Every system needs testing after development: there are always unforeseen problems that are filtered out during the test phase. Of course, a PESSRAL system will be tested, but which test strategy is the proper one? Most of the industry has no practical experience with safety software, and there are no test strategies mandatory or even mentioned in the standard. The most commonly known test method is black/white box testing. This basic way of screening a system is usable for both electric and mechanical systems. When creating PESS, the system is a full black box. However, IEC 61508 can also ask for traceability of the requirements, full modeling, software simulation and performance testing. Also, there is no test procedure or awareness for common-cause faults in the lift norm.
Proof Test Interval
Again, the lifetime of a system is not considered. Due to the fact that periodic inspection on PESS systems is almost impossible, a lifetime must be specified. Diagnostics in the system also cannot detect every possible fault; the DC is always smaller than 100%. Normally, PESS systems have a “proof test interval” to detect the normally undetected errors. EN 81 does not require this. This allows a system to build up an endless amount of errors and gives the possibility of ending up with a dangerous fault.
At this moment, only a small amount of lifts work with PESS. For the ones that work, there are no major failures yet. PESS application has been possible since the first amendment of EN 81-1/2 in 2005. We do not know how many installations are in the field today, so we cannot determine why there were no failures. There are some possible explanations that can explain the fact that we did not have any accidents:
- When making something revolutionary, a company must be absolutely sure it is safe. Otherwise, the product will not be accepted in the market by the customer. For PESSRAL, most lift companies want to be absolutely sure that it still works after several years, so endurance tests will probably be done. This is a powerful testing method.
- There are not many PESSRAL systems in the world: most lifts have a long lifetime, and controls are not regularly changed. Also, the development of PESSRAL has just started: there are not many PESSRAL systems on the market. Most of them are still in development.
- The major certification bodies also perform tests on PESS systems. They have their own demands for testing or will ask for a calculation. Certification bodies also want safe systems, and most of them know how to perform the tests properly.
- There is no guideline for reporting crashes, and we cannot be sure that we will hear about all crashes in the world, especially reports that include the cause.
The biggest problems of these possible explanations are the fact that they are not mandatory: there are no demands on test time, and there is no requirement for experience in PESS for Notified Bodies. Also, worldwide information about lift catastrophes do not exist related to this topic.
The only way to check the system now is by testing, but testing strategies are not described.

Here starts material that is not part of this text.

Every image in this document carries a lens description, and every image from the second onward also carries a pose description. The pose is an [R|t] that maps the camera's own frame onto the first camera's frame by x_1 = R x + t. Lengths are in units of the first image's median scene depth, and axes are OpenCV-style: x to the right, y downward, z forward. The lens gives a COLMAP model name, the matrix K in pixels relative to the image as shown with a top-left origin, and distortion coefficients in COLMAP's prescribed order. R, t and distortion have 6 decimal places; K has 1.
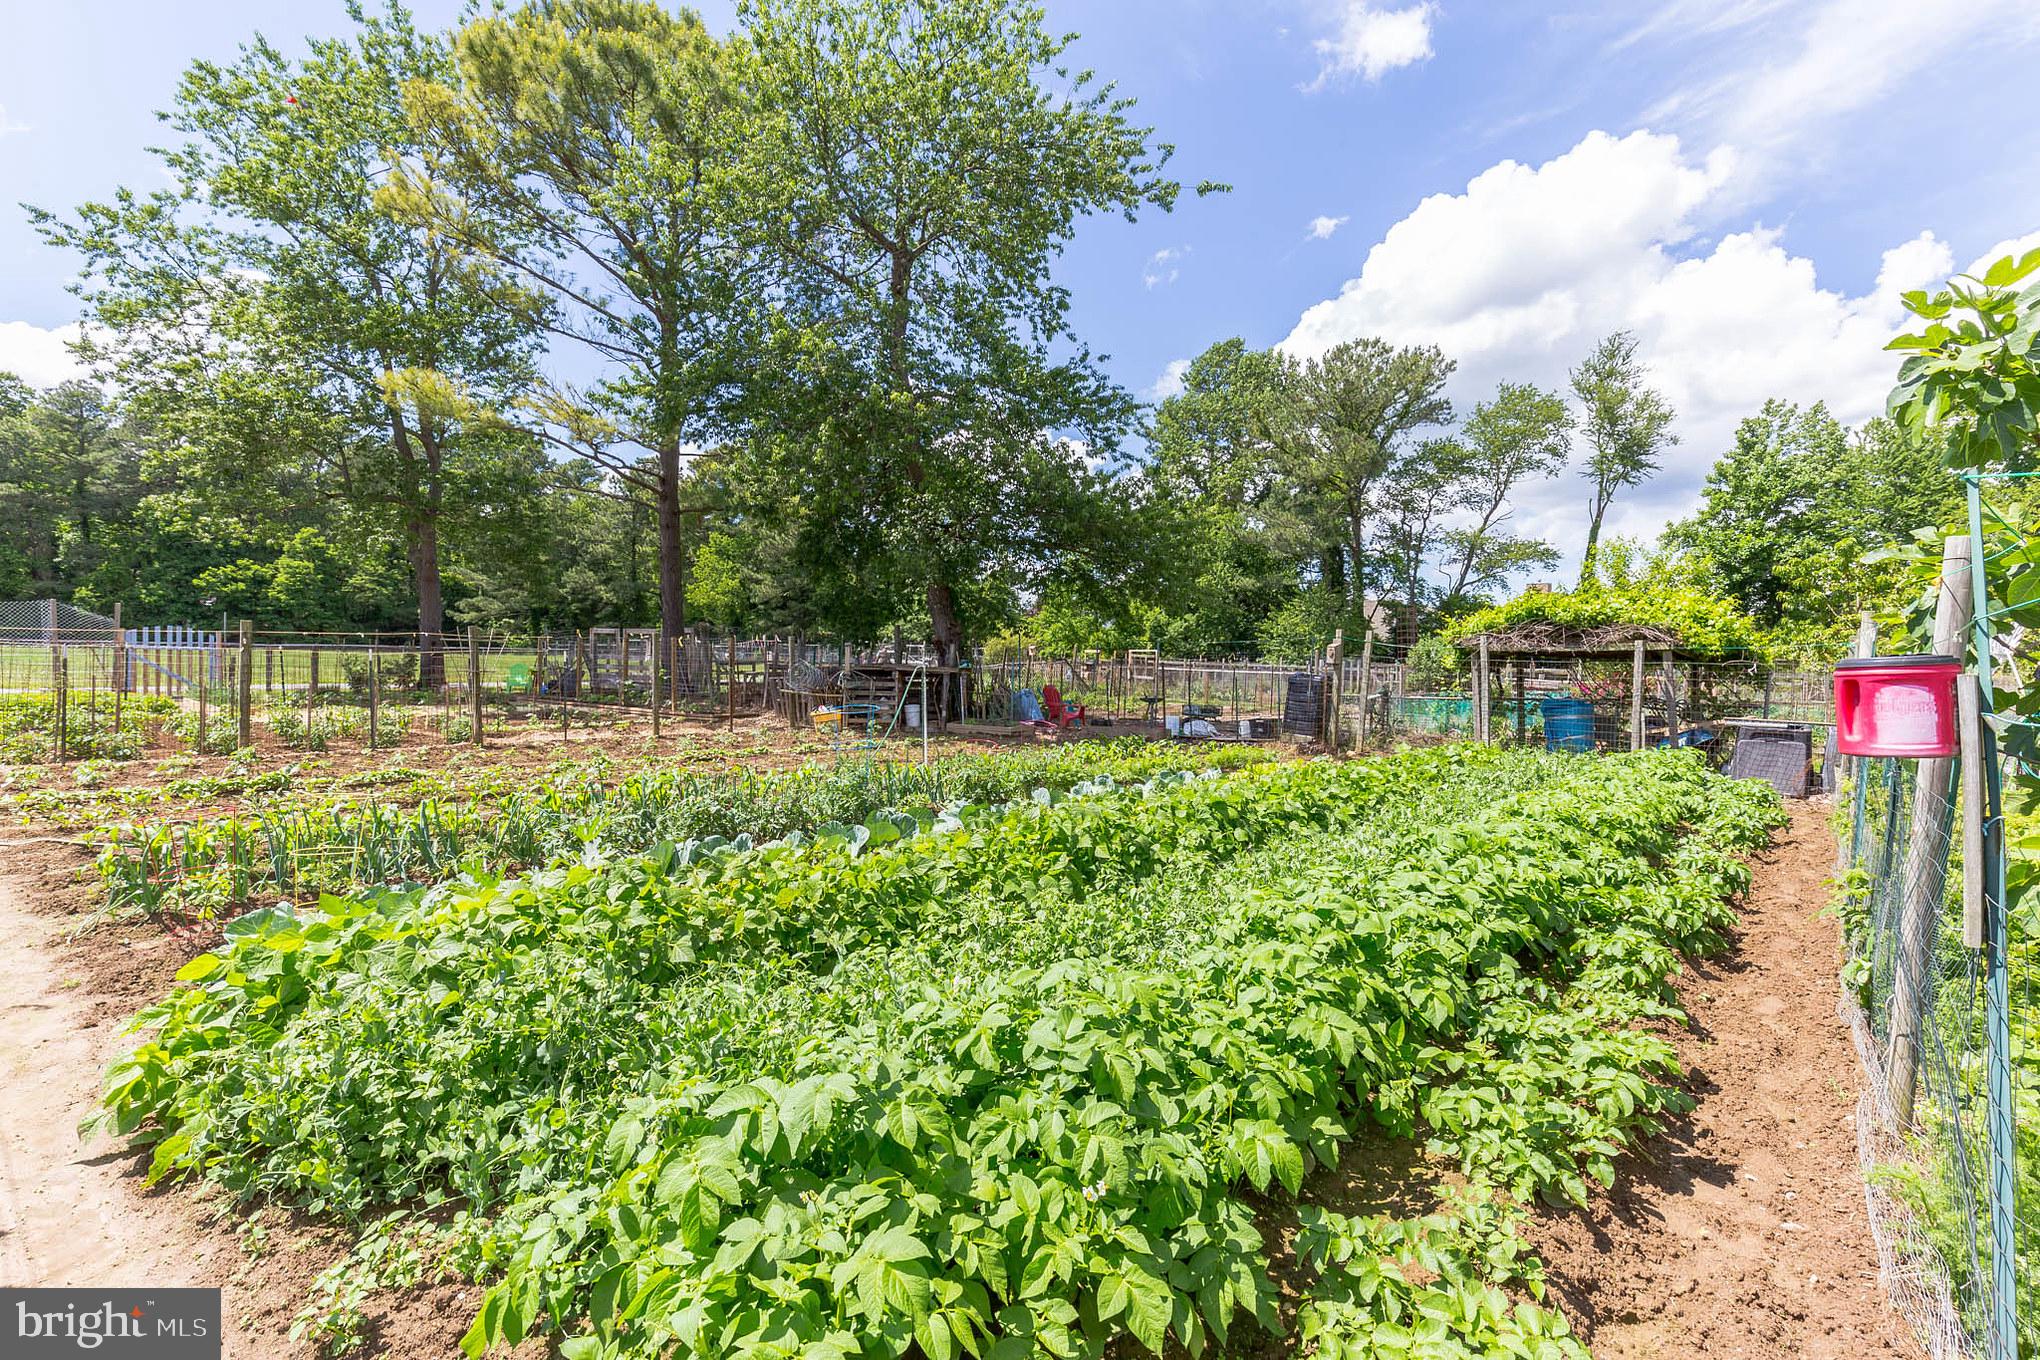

PESSRAL is not PESS, and this is not only due to the absence of a lot of background information. The entire mathematical backbone is gone, so we cannot calculate if the chance of failure of the system is right. This has a huge impact on the common-cause faults. These are the most dangerous faults for a double-channel system. Also, the channels themselves can be made out of unsafe components. The only way to check the system now is by testing, but testing strategies are not described. As of the time of this writing, there have been no fatal accidents yet. However, we cannot explain why they didn’t happen or predict that they won’t happen. In the end, it is possible to build unsafe systems with the rules of PESSRAL. For now, we can only hope that lifts will stay safe; for the future, we need EN 81-20 to change as quickly as possible.